After the EGT contract was signed, ILWU officials were quick to claim a “victory.” Communications Director Merrilees made sure the labor and reformist left press echoed that characterization. Coast Committeeman Leal Sundet even boasted “The ILWU contract with EGT is key to standardization of the grain export industry on the West Coast. . .” (ILWU Dispatcher, January 2012). Yet, with such horrendous union losses longshore veterans countered that it was the “worst concessionary contract ever” (“ILWU Headed In Wrong Direction: EGT-Longview Longshore Contract — Worst Ever!”) and warned that it would whet the appetite of the other grain traders of the Pacific Northwest Grainhandlers’ Association, who’d extended their contract one year to see how EGT would fare in its war on the ILWU.
The EGT contract was a chumming for sharks, and now they smell blood. In September 2012, all the other grain handlers demanded similar concessions in a laundry list of non-negotiable demands. That’s when Christmas cargo was peaking, the East Coast dockworkers’ contract of the International Longshoremen’s Association (ILA) had expired, and grain elevators were brimming full. It was the time to strike together.
However, ILA President Harold Daggett gave the USMX employers what they wanted, an extension of the contract past Christmas, abandoning the best chance for solidarity between the two longshore unions. After the Christmas holiday, ILWU longshoremen voted to reject the PNGA demands by 94%. But they stood alone now.

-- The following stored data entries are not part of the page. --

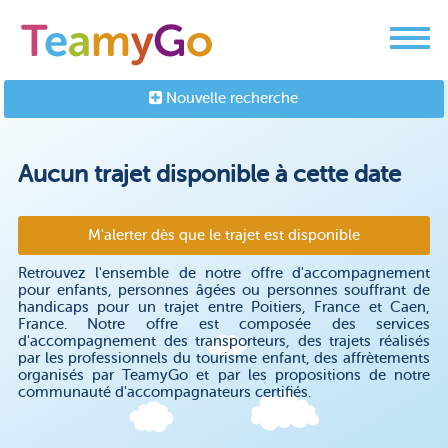
Nouvelle recherche
Aucun trajet disponible à cette date
M'alerter dès que le trajet est disponible
Retrouvez l'ensemble de notre offre d'accompagnement
pour enfants, personnes âgées ou personnes souffrant de
handicaps pour un trajet entre Poitiers, France et Caen,
France. Notre offre est composée des services
d'accompagnement des transporteurs, des trajets réalisés
par les professionnels du tourisme enfant, des affrètements
organisés par TeamyGo et par les propositions de notre
communauté d'accompagnateurs certifiés.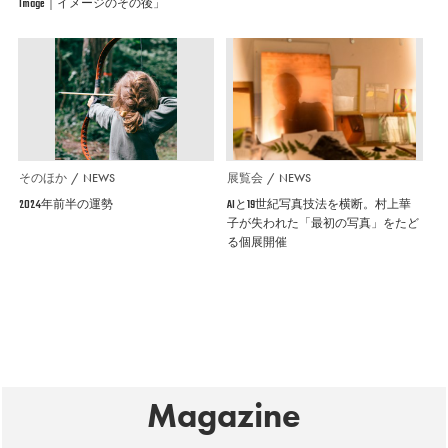
Image｜イメージのその後」
そのほか
NEWS
展覧会
NEWS
2024年前半の運勢
AIと19世紀写真技法を横断。村上華
子が失われた「最初の写真」をたど
る個展開催
Magazine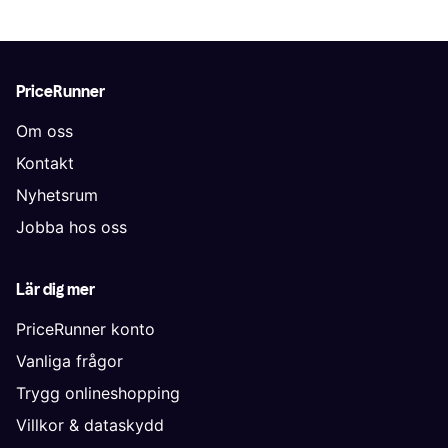
PriceRunner
Om oss
Kontakt
Nyhetsrum
Jobba hos oss
Lär dig mer
PriceRunner konto
Vanliga frågor
Trygg onlineshopping
Villkor & dataskydd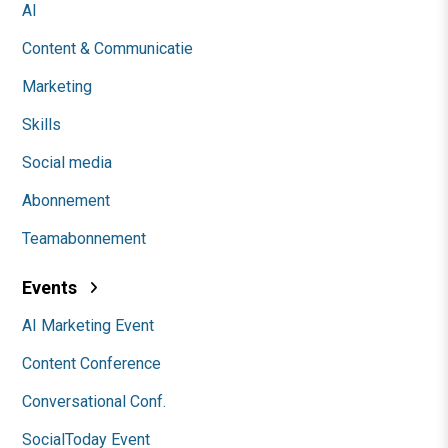
AI
Content & Communicatie
Marketing
Skills
Social media
Abonnement
Teamabonnement
Events
AI Marketing Event
Content Conference
Conversational Conf.
SocialToday Event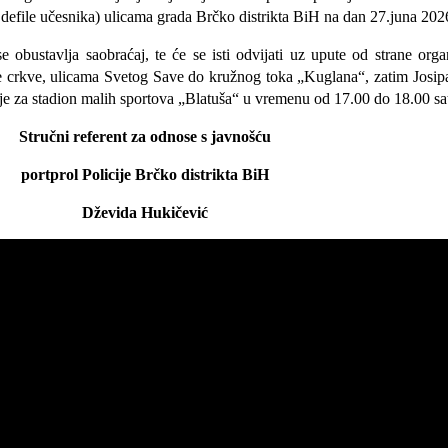
 defile učesnika) ulicama grada Brčko distrikta BiH na dan 27.juna 202
obustavlja saobraćaj, te će se isti odvijati uz upute od strane organi
e crkve, ulicama Svetog Save do kružnog toka „Kuglana“, zatim Josipa
nje za stadion malih sportova „Blatuša“ u vremenu od 17.00 do 18.00 sat
Stručni referent za odnose s javnošću
portprol Policije Brčko distrikta BiH
Dževida Hukičević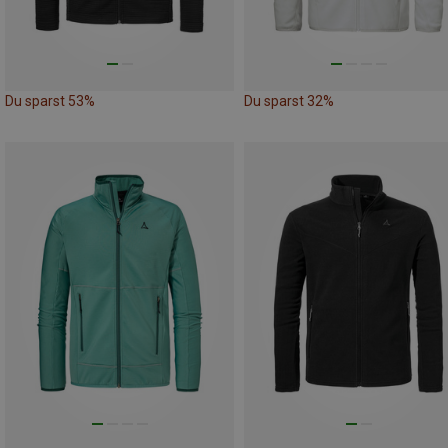
Du sparst 53%
Du sparst 32%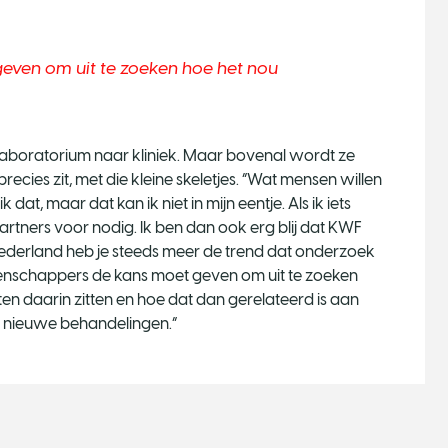
geven om uit te zoeken hoe het nou
laboratorium naar kliniek. Maar bovenal wordt ze
ecies zit, met die kleine skeletjes. “Wat mensen willen
k dat, maar dat kan ik niet in mijn eentje. Als ik iets
 partners voor nodig. Ik ben dan ook erg blij dat KWF
Nederland heb je steeds meer de trend dat onderzoek
tenschappers de kans moet geven om uit te zoeken
tten daarin zitten en hoe dat dan gerelateerd is aan
 nieuwe behandelingen.”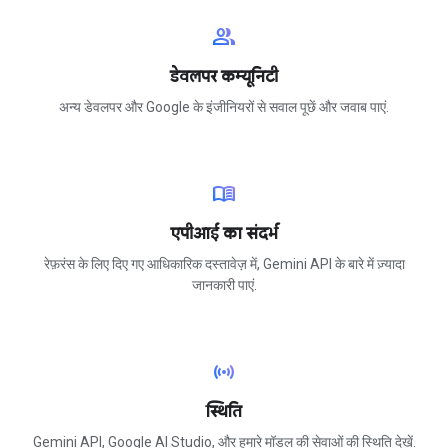
group
डेवलपर कम्यूनिटी
अन्य डेवलपर और Google के इंजीनियरों से सवाल पूछें और जवाब पाएं.
menu_book
एपीआई का संदर्भ
रेफ़रंस के लिए दिए गए आधिकारिक दस्तावेज़ में, Gemini API के बारे में ज़्यादा
जानकारी पाएं.
sensors
स्थिति
Gemini API, Google AI Studio, और हमारे मॉडल की सेवाओं की स्थिति देखें.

ILWU president “Big Bob” McEllrath and Coast Committeeman Sundet got busy with their nationalistic campaign and negotiated a temporary agreement with Cargill/TEMCO containing many of the same giveaways as in the EGT contract. They hailed it as a “win-win” contract and sold it to the membership. But ILWU’s press releases failed to report that the largest grain port on the West Coast, Portland Local 8, voted “no”!
The day after ratification United Grain locked out longshoremen and hired scabs of the Gettier (strikebreaking) Services in February. Columbia Grain followed suit in May. This is the same strikebreaking outfit that was used in ILWU’s Boron lockout in 2010. According to ILWU miners, scabs are still in the Boron mine today!
Portland Leads the Way for ILWU and All of Labor!
Portland longshoremen voted to hold a rally in a park near Columbia Grain June 1. Seven different union locals in the Portland area voted motions to help build the rally as a show of labor solidarity and power. But the ILWU International officers loudly opposed any such rally. It could lead to an injunction or fines, they argued, and the time to picket is at harvest time. Yet they didn’t do it last year when the time was ripe, and if they wait until next fall to react, the union may not be able to flex its muscle.
Already, these union bureaucrats have had over three months since the lockouts began to organize mass picketing to stop the scabs and haven’t. Meanwhile, there’s simmering anger amongst the rank-and-file longshoremen. Members of Los Angeles Local 13, the largest local on the Coast with 60% of the longshore membership, came up to Portland for the rally, though it was cancelled, and joined the picket line. Any gain in maritime has been made by the workers themselves taking the bull by the horn and taking care of business. It’s no different today.
The fate of hard-fought union gains and the future of the ILWU is in their hands. It’s either business unionism and defeat, or class-struggle unionism together with all of labor and its supporters. Which road will it be? It’s up to the membership to decide.
Jack Heyman was a seaman in the National Maritime Union and member of the Militant-Solidarity Caucus. In 1980, he joined ILWU, working on barges and later longshore. Now retired, he chairs the Transport Workers Solidarity Committee (at www.transportworkers.org) and continues to write on labor and politics.